[What is required]
Reproduce the lines below verbatim, starting at the line that contains "consectetuer adipiscing elit." and ending with the last line. Omit the pictures from your output.

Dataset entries

-- Opening Marker --

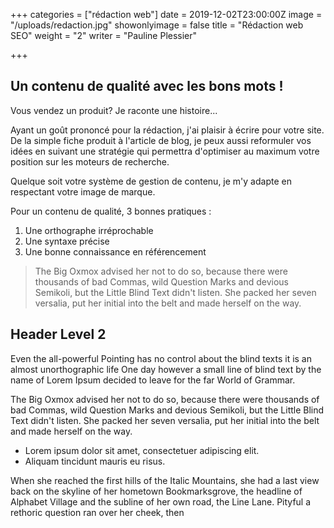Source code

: +++
categories = ["rédaction web"]
date = 2019-12-02T23:00:00Z
image = "/uploads/redaction.jpg"
showonlyimage = false
title = "Rédaction web SEO"
weight = "2"
writer = "Pauline Plessier"

+++
<!--more-->

## Un contenu de qualité avec les bons mots !

Vous vendez un produit? Je raconte une histoire...

Ayant un goût prononcé pour la rédaction, j'ai plaisir à écrire pour votre site. De la simple fiche produit à l'article de blog, je peux aussi reformuler vos idées en suivant une stratégie qui permettra d'optimiser au maximum votre position sur les moteurs de recherche.

Quelque soit votre système de gestion de contenu, je m'y adapte en respectant votre image de marque.

Pour un contenu de qualité, 3 bonnes pratiques :

1. Une orthographe irréprochable
2. Une syntaxe précise
3. Une bonne connaissance en référencement

> The Big Oxmox advised her not to do so, because there were thousands of bad Commas, wild Question Marks and devious Semikoli, but the Little Blind Text didn't listen. She packed her seven versalia, put her initial into the belt and made herself on the way.

## Header Level 2

Even the all-powerful Pointing has no control about the blind texts it is an almost unorthographic life One day however a small line of blind text by the name of Lorem Ipsum decided to leave for the far World of Grammar.

The Big Oxmox advised her not to do so, because there were thousands of bad Commas, wild Question Marks and devious Semikoli, but the Little Blind Text didn't listen. She packed her seven versalia, put her initial into the belt and made herself on the way.

* Lorem ipsum dolor sit amet, consectetuer adipiscing elit.
* Aliquam tincidunt mauris eu risus.

When she reached the first hills of the Italic Mountains, she had a last view back on the skyline of her hometown Bookmarksgrove, the headline of Alphabet Village and the subline of her own road, the Line Lane. Pityful a rethoric question ran over her cheek, then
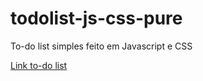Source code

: # todolist-js-css-pure

To-do list simples feito em Javascript e CSS

<a href="https://gugapinheiro.github.io/todolist-js-css-pure" target="_blank">Link to-do list</a>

-- Closing Marker --

[Answer]
* Lorem ipsum dolor sit amet, consectetuer adipiscing elit.
* Aliquam tincidunt mauris eu risus.

When she reached the first hills of the Italic Mountains, she had a last view back on the skyline of her hometown Bookmarksgrove, the headline of Alphabet Village and the subline of her own road, the Line Lane. Pityful a rethoric question ran over her cheek, then
Source code

: # todolist-js-css-pure

To-do list simples feito em Javascript e CSS

<a href="https://gugapinheiro.github.io/todolist-js-css-pure" target="_blank">Link to-do list</a>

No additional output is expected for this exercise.